Sebuah adegan yang lebih mencengangkan dibanding perhelatan dua laki-laki di atas
ring tinju. Selain dinamika psikologis remaja, dinamika kelompok pun potensial
mumunculkan sikap dan perilaku maskulin. Myers (2005) mengartikan kelompok
sebagai dua orang atau lebih yang dalam waktu lama saling berinteraksi dan
memengaruhi satu dengan yang lain dan merasakan satu sama lain sebagai ‘kita’.
Kekitaan ditunjukkan dengan solidaritas. Dan bagi remaja, solidaritas tidak jarang
disalahartikan dengan cara melakukan pembelaan-pembelaan yang menunjukkan
maskulinitasnya. Pembelaan terhadap seorang anggota geng --yang disakiti,
dikecewakan, dihina-- pada dasarnya pembelaan terhadap nama baik geng dan harga
diri anggota-anggotanya.

Otonomi Moral
Potensi maskulin yang terejawantah tidak proporsional sesungguhnya dapat dikekang
dengan menumbuhkan otonomi moral pada remaja. Otonomi moral memungkinkan
remaja bersikap dan berperilaku seturut kontrol dirinya.
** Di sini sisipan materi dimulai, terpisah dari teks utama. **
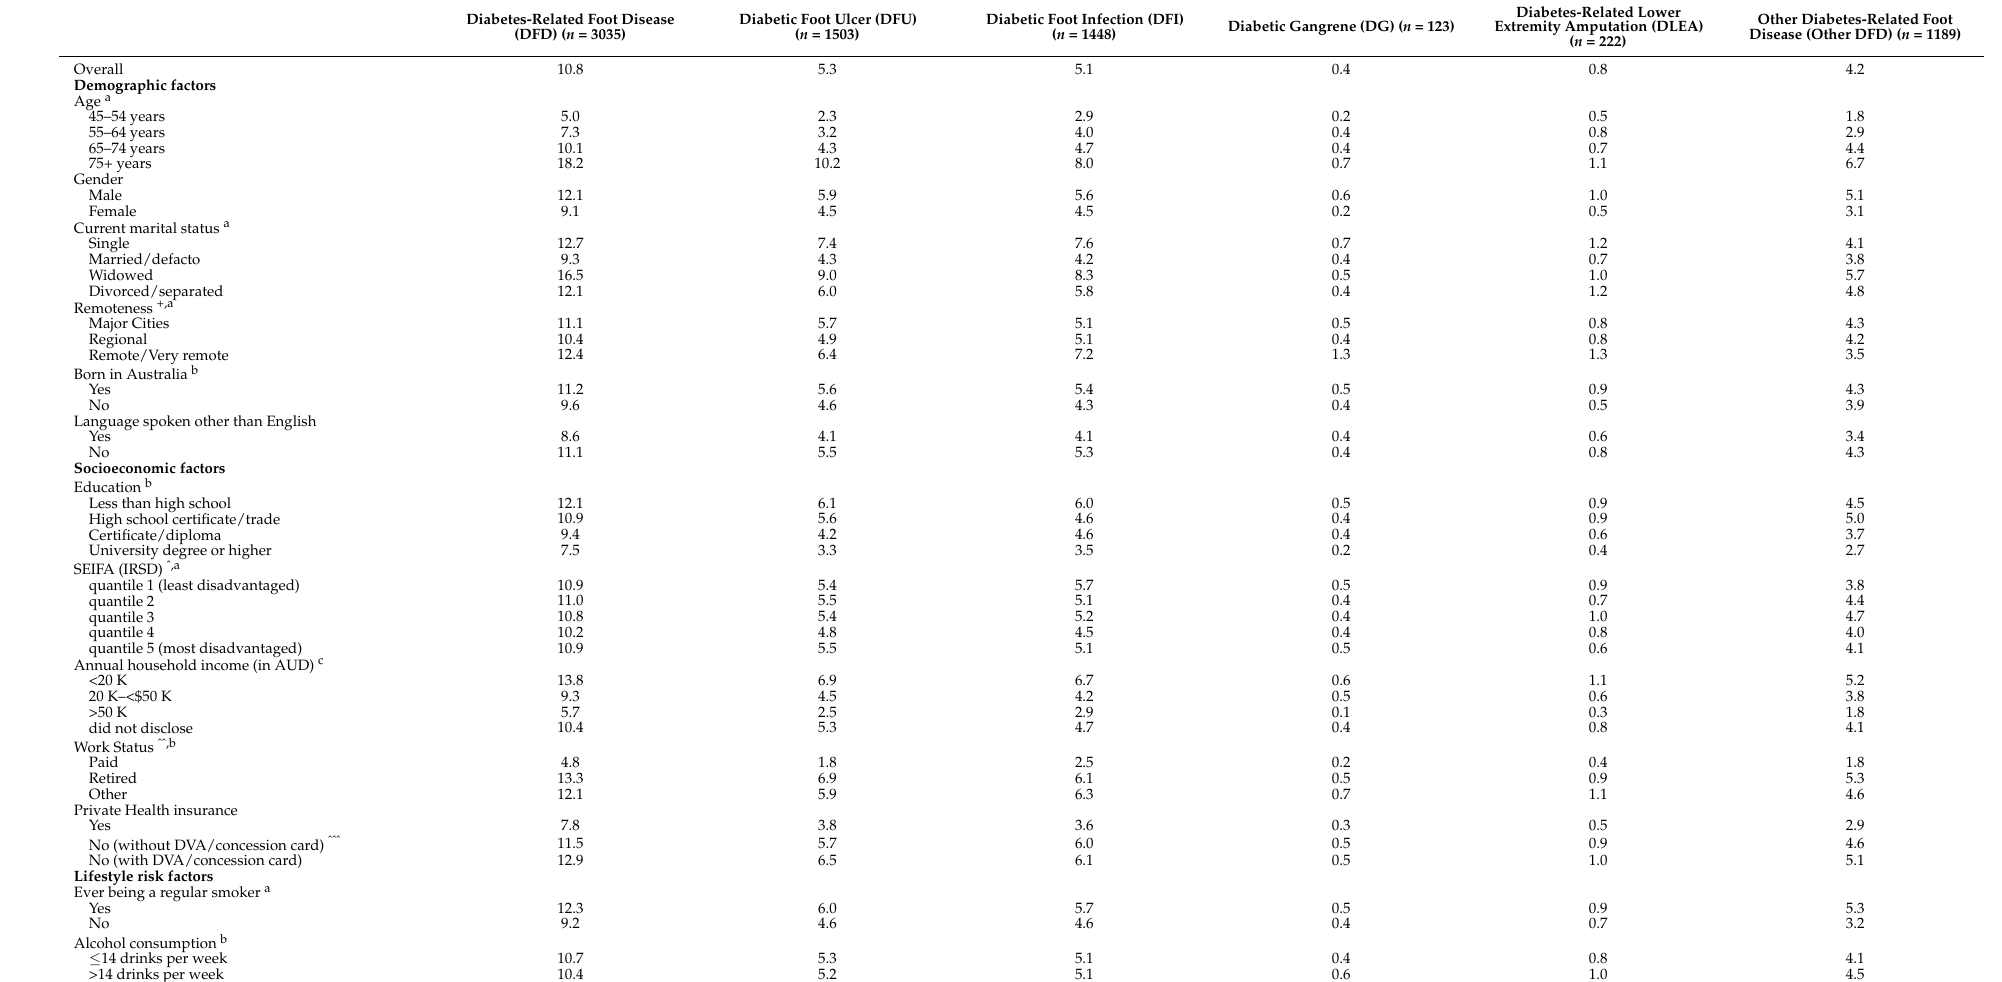
Table A5. Prevalence (unweighted) of DFD, DFU, DFI, DG, DLEA, and other DFD among people with diabetes in terms of demographic, socioeconomic, and lifestyle risk factors.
Remaja tidak menimbang
sikap dan perilakunya dari kendali eksternal (termasuk dari temannya yang segeng) tapi
dari pertimbangan moral yang tumbuh dari kesadaran sendiri. Namun, menilik
perkembangan moral Lawrence Kohlberg , remaja cenderung masih berada pada
perkembangan moral konvensional yang tindakan-tindakannya dipengaruhi oleh apa
yang diinginkan orang-orang di sekitarnya (keluarga, teman sebaya, maupun
lingkungan sekitar). Mungkin butuh pengasahan moral yang terus-menerus untuk
mencapai otonomi moral—ini akan beriringan dengan tingkat kedewasaan. Remaja
yang memiliki moralitas otonom ini bukan hanya tidak terpengaruh oleh maskulinitas
destruktif yang ditampilkan oleh anggota-anggota gengnya, tapi bahkan mengendalikan
maskulinitas yang destruktif itu. Adanya otonomi moral mendorong remaja menimbang
ulang bahwa sikap dan perilaku yang baik itu bukan hanya yang maskulin. Seluhurnya,
nama baik geng akan diperoleh bukan dari sikap dan perilaku maskulin semata.
Maskulinitas dan femininitas potensial menampilkan harga diri tinggi anggota-anggota
geng asal sesuai dengan norma moral yang berlaku. Eksistensi geng yang terbentuk
karena minat (hobi) misalnya, tidak diukur dari tingginya kadar maskulinitas (seperti
pada geng motor) tapi sejauh mana minat (hobi) itu mampu memenuhi kebutuhan
aktualisasi pribadi dan memberi manfaat bagi orang lain (publik). Lebih dari itu semua,
otonomi moral yang bisa mengekang potensi maskulin yang negatif dapat tumbuh pada
remaja jika dan hanya jika lingkungan mendukung tumbuhnya otonomi moral itu.
Sayangnya, lingkungan yang diketengahkan pada remaja justru rangkaian kejadian yang
memupuki maskulinitas yang negatif itu : kekerasan muncul dimana-mana!

Penulis adalah Alumni Psikologi UGM.